Why is it important to see schizophrenia disorder this way?  Because it informs your caregiving.  It means this is not a life sentence.  It means there is potential for change, full recovery, and real healing.

It means your family member doesn't have to be permanently pigeonholed into that diagnosis, feel they are less than other people and hide from society.

It means your family member does not have to be medicated their whole life and deal with all the associated problems.

So what can you actually do to learn to see the diagnosis in a helpful way and really be attuned to your family member's changing condition?  

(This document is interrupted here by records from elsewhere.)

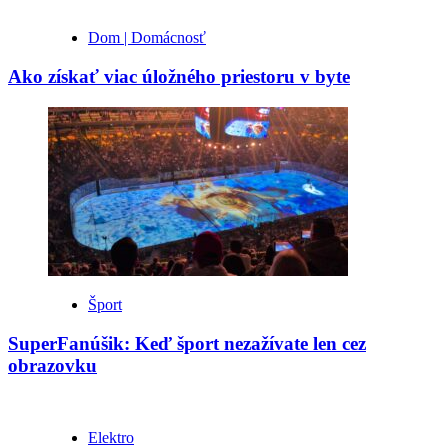
Dom | Domácnosť
Ako získať viac úložného priestoru v byte
Šport
SuperFanúšik: Keď šport nezažívate len cez
obrazovku
Elektro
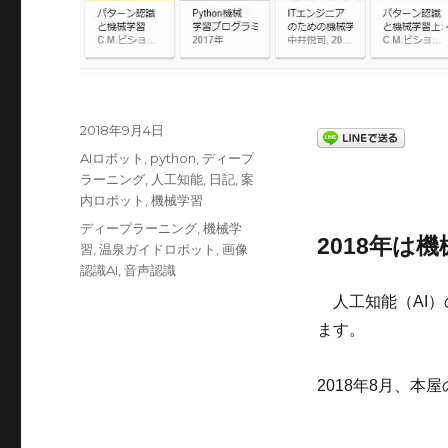
投
2018年9月4日
稿
カ
AIロボット
,
python
,
ディープ
日:
テ
ラーニング
,
人工知能
,
日記
,
案
ゴ
内ロボット
,
機械学習
リ
タ
ディープラーニング
,
機械学
ー
2018年は
グ
習
,
温泉ガイドロボット
,
画像
認識AI
,
音声認識
人工知能（AI）
ます。
2018年8月、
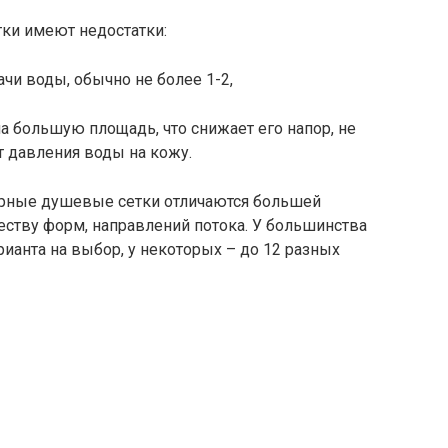
и имеют недостатки:
чи воды, обычно не более 1-2,
а большую площадь, что снижает его напор, не
т давления воды на кожу.
рные душевые сетки отличаются большей
ству форм, направлений потока. У большинства
ианта на выбор, у некоторых – до 12 разных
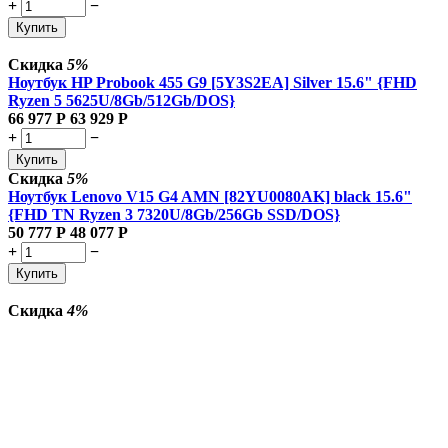
+
−
Купить
Скидка
5%
Ноутбук HP Probook 455 G9 [5Y3S2EA] Silver 15.6" {FHD
Ryzen 5 5625U/8Gb/512Gb/DOS}
66 977
Р
63 929
Р
+
−
Купить
Скидка
5%
Ноутбук Lenovo V15 G4 AMN [82YU0080AK] black 15.6"
{FHD TN Ryzen 3 7320U/8Gb/256Gb SSD/DOS}
50 777
Р
48 077
Р
+
−
Купить
Скидка
4%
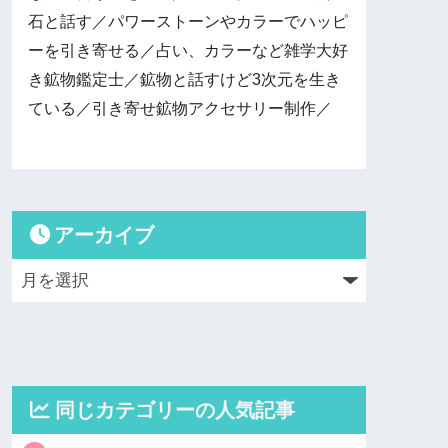
石と話す／パワーストーンやカラーでハッピ
ーを引き寄せる／占い、カラーなど雑学大好
き鉱物鑑定士／鉱物と話すけど3次元を生き
ている／引き寄せ鉱物アクセサリー制作／
アーカイブ
同じカテゴリーの人気記事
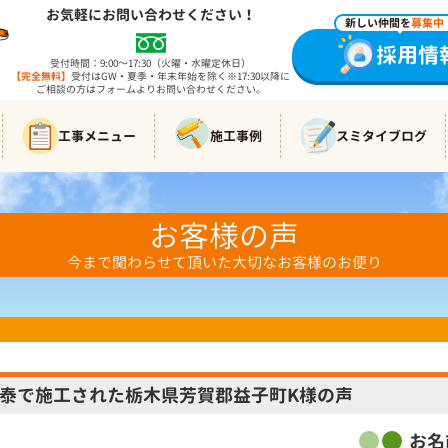
お気軽にお問い合わせください！
新しい仲間を
募集中
採用情
受付時間：9:00～17:30（火曜・水曜定休日）
【完全無料】
受付はGW・夏季・年末年始を除く※17:30以降に
ご相談の方はフォームよりお問い合わせください。
工事メニュー
施工事例
スミタイブログ
お客様の声
今まで関わらせて頂いた大切なお客様のお便り
泰で施工された栃木県芳賀郡益子町K様の声
お名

I suggest watching your own mind very carefully.  Pay attention to how it changes from moment to moment.  You will gain a depth of understanding of this diagnosis that you simply cannot have without self observation.

This self observation is meditation.  During meditation, you'll notice your own states of mind much more clearly and be able to make a note of how it changes from hour to hour.  Happy, less happy, a little tired, a little down, flat, back up, excited, slightly confused, really confused, a little clearer, etc.  You'll see periods of intense mental chatter in your mind, and periods of relative stillness.

This is one of the reasons I recommend meditation for caregivers.  It not only helps you understand your own mind, but also helps you understand your family member's mind much better.  

With that understanding, you can respond more appropriately, from moment-to-moment and as soon as their disturbance starts to dissipate a little, you are there with them, not pushing them back into a diagnosis of a bygone period in their life, but ready to help them take the next step.